■ **YOUR GOAL**: Reproduce only the lines below from the line containing "left wrist: (376, 357)" to the line containing "left hip: (26, 126)", exactly as written, with both end lines kept. Omit the pictures.

Bounding boxes with keypoints
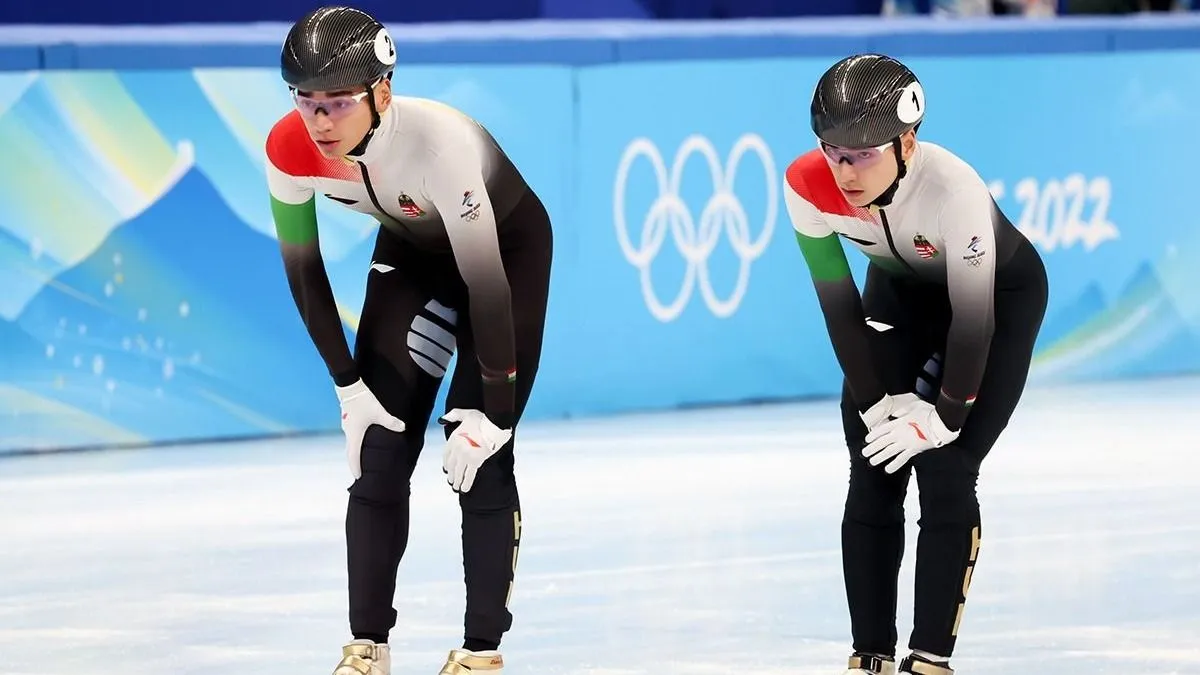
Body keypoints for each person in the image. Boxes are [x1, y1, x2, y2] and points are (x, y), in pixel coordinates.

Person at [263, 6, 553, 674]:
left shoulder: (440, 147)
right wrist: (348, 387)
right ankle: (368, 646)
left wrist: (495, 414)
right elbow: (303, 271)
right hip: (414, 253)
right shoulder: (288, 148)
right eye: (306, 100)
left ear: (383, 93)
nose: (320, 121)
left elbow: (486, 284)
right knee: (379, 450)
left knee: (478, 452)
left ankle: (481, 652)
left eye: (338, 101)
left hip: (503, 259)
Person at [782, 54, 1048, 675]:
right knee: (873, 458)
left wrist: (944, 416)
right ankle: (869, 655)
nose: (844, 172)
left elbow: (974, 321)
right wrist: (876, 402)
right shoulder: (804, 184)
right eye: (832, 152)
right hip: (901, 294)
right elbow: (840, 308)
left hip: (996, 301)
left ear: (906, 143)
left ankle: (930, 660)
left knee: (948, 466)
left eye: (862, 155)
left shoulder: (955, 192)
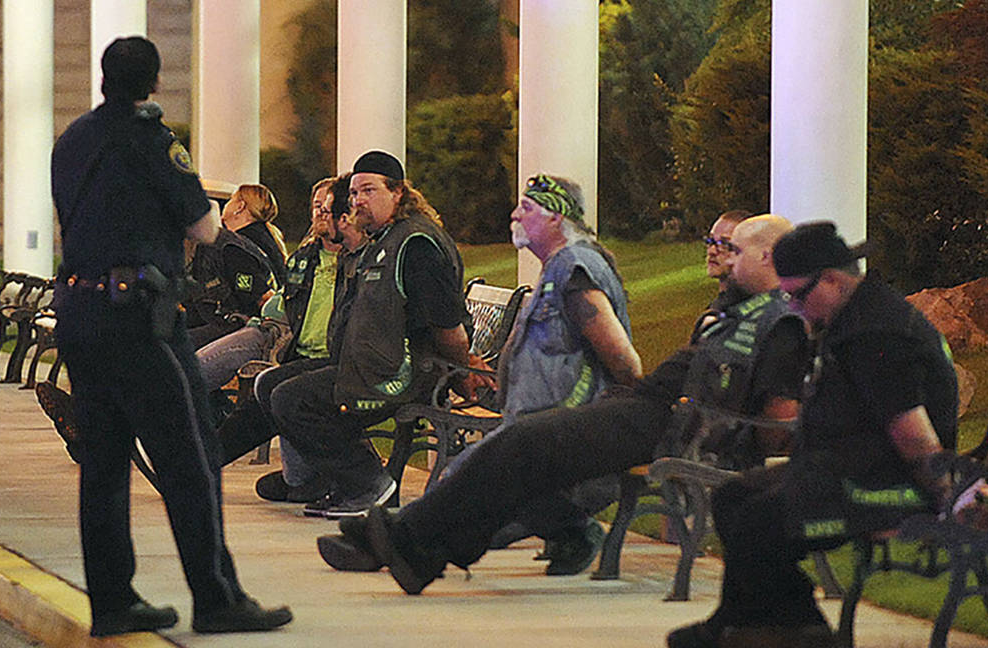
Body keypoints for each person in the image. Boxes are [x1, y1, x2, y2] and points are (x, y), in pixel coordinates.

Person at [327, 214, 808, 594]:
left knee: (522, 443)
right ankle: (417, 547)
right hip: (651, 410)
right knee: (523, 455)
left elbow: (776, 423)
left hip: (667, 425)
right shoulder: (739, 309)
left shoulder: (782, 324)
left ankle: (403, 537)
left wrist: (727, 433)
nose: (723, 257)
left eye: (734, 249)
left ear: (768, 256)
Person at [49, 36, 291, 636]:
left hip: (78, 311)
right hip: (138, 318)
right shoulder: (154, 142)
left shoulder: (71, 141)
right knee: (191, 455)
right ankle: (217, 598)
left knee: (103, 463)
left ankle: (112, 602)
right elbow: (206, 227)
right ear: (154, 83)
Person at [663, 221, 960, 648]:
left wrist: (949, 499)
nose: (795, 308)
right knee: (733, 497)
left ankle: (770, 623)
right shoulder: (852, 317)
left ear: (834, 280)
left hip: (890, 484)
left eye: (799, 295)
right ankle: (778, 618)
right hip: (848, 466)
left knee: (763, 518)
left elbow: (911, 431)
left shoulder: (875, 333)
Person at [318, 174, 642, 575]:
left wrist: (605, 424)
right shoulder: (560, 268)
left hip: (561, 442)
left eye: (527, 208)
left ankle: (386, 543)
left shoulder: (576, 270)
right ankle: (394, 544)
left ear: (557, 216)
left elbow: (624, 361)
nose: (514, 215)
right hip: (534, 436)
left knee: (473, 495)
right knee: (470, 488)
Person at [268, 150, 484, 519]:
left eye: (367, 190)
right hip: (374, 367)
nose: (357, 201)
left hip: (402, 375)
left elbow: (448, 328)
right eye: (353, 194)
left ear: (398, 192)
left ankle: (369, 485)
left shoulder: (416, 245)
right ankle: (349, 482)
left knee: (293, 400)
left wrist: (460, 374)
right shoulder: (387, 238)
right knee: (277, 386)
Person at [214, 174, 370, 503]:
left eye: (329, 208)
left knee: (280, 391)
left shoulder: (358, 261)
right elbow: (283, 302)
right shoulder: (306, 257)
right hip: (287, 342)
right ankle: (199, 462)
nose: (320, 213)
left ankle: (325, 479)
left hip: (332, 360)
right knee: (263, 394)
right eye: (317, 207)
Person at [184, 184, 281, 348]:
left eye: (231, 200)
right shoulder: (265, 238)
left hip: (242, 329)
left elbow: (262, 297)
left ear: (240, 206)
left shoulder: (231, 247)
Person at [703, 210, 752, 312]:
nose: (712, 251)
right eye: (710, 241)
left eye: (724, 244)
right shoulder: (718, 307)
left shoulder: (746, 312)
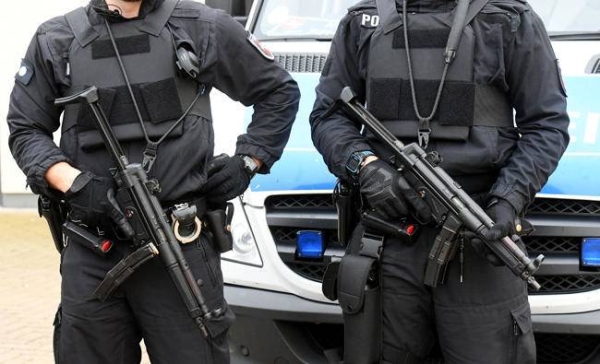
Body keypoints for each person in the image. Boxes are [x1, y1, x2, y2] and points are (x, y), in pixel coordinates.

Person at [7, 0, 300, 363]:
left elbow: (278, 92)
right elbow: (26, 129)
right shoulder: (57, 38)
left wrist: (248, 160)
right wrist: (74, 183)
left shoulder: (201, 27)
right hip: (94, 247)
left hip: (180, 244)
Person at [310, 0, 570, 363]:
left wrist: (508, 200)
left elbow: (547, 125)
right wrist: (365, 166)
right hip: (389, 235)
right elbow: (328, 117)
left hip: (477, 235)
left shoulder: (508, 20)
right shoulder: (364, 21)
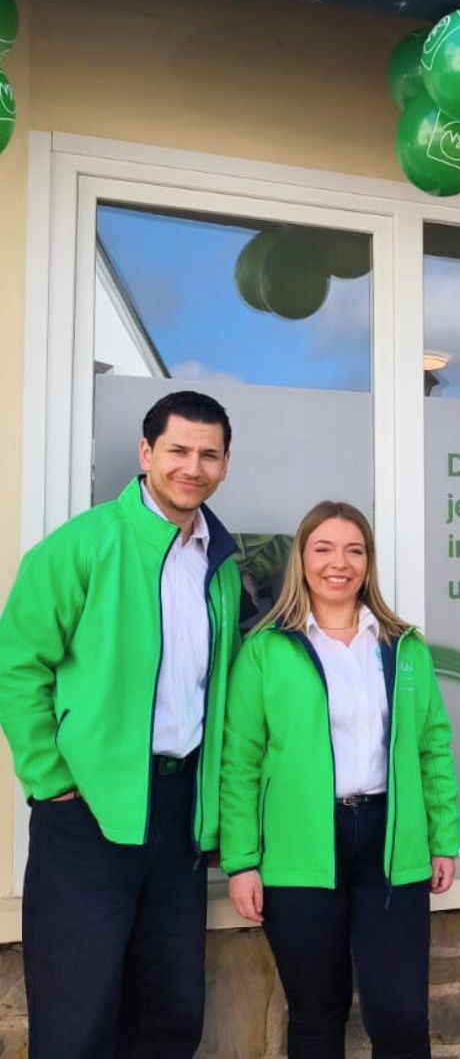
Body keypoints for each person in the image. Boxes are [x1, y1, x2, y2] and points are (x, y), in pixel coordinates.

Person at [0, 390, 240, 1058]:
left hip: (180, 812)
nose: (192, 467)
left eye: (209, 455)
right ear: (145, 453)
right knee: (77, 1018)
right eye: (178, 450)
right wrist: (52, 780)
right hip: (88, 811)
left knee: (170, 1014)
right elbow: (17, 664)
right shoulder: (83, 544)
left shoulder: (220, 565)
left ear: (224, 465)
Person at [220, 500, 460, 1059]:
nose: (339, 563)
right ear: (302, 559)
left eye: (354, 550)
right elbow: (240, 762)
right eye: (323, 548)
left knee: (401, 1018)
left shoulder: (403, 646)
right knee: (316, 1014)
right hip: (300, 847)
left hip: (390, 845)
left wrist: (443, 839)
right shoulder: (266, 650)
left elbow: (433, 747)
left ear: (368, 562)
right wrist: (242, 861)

---

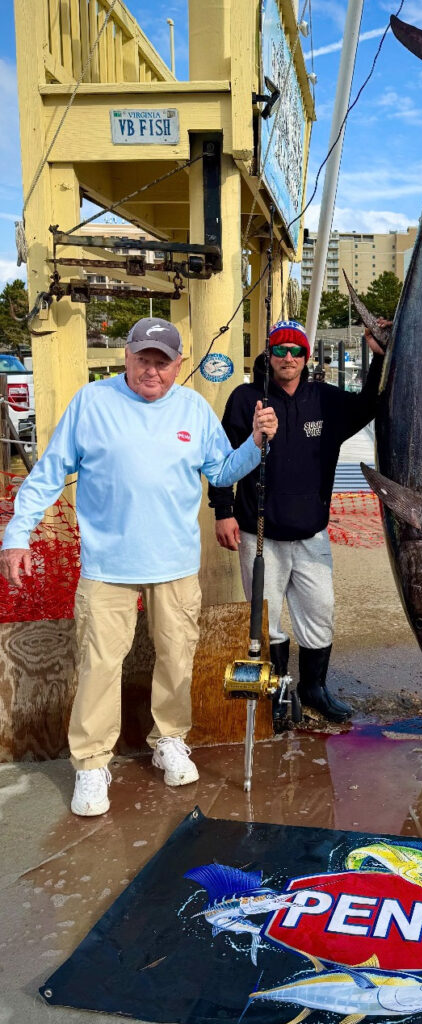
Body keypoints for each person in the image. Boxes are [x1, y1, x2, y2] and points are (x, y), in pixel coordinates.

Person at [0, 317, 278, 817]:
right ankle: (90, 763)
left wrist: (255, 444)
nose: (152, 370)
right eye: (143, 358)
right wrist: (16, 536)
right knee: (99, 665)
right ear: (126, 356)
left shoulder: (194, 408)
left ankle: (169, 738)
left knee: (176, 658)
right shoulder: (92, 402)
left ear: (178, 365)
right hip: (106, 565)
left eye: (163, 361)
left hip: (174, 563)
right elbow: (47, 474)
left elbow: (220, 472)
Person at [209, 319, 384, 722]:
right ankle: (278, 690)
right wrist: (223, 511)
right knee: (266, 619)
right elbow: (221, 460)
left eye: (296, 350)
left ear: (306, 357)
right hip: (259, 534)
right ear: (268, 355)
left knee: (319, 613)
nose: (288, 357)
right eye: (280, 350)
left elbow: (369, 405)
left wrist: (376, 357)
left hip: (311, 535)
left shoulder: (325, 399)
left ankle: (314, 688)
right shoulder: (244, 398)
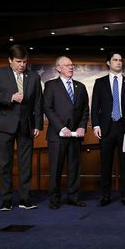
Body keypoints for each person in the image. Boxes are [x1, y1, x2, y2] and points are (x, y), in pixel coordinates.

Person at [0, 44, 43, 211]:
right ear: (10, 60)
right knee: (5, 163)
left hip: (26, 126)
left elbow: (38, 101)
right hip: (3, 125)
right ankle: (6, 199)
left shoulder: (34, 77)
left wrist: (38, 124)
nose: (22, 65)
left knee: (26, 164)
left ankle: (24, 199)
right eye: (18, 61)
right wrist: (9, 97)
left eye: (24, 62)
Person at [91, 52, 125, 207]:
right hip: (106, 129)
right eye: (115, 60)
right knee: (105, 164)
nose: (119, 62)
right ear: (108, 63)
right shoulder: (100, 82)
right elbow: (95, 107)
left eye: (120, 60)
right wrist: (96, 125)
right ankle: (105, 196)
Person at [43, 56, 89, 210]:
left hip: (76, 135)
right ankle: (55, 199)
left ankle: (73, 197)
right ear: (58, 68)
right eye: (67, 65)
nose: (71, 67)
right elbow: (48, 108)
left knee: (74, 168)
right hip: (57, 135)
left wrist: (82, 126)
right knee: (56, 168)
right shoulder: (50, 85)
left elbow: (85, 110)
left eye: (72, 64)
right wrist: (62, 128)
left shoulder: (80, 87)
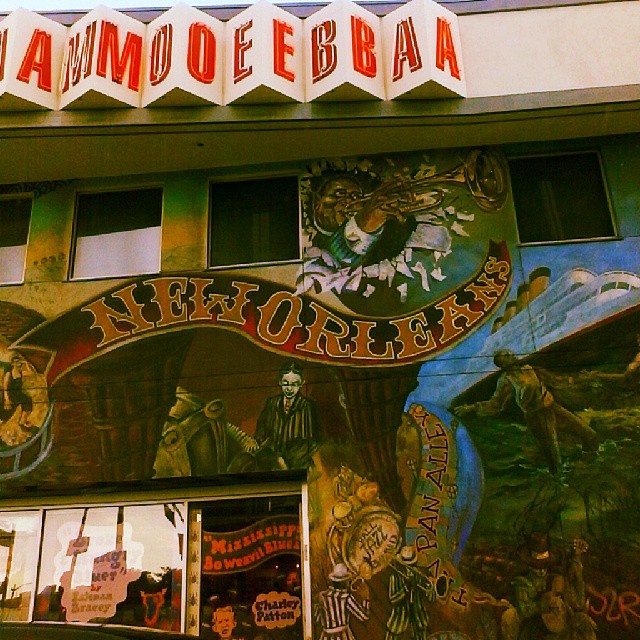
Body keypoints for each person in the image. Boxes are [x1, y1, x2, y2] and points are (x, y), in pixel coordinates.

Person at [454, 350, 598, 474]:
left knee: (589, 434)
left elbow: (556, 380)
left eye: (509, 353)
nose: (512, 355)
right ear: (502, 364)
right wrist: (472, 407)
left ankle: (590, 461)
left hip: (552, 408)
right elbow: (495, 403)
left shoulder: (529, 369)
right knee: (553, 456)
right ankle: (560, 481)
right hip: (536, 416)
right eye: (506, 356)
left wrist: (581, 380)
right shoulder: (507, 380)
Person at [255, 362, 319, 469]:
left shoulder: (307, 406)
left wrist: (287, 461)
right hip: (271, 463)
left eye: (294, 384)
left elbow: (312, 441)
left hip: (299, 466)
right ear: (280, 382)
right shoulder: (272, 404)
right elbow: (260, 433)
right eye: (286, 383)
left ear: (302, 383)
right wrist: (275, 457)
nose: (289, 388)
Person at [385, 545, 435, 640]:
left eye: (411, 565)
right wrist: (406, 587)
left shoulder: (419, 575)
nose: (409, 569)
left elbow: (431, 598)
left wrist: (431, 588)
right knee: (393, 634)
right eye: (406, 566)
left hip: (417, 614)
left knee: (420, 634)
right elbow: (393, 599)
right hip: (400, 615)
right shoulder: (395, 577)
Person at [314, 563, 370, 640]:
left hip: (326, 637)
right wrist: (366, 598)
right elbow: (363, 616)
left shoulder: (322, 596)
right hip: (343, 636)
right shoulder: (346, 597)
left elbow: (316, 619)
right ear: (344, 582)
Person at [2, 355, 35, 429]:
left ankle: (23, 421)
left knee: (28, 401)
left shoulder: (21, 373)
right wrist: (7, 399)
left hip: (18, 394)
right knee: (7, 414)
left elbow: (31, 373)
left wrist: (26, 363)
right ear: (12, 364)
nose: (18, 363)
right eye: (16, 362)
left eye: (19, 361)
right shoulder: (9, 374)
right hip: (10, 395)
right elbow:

■ **SOLUTION TO THIS EXERCISE**:
left wrist: (376, 357)
left hip: (311, 535)
left shoulder: (325, 399)
left ankle: (314, 688)
right shoulder: (244, 398)
Body keypoints for each person in the image. Boxes are [x1, y1, x2, y2] and points are (x, y), in pixel coordinates.

Person at [0, 44, 43, 211]:
right ear: (10, 60)
right knee: (5, 163)
left hip: (26, 126)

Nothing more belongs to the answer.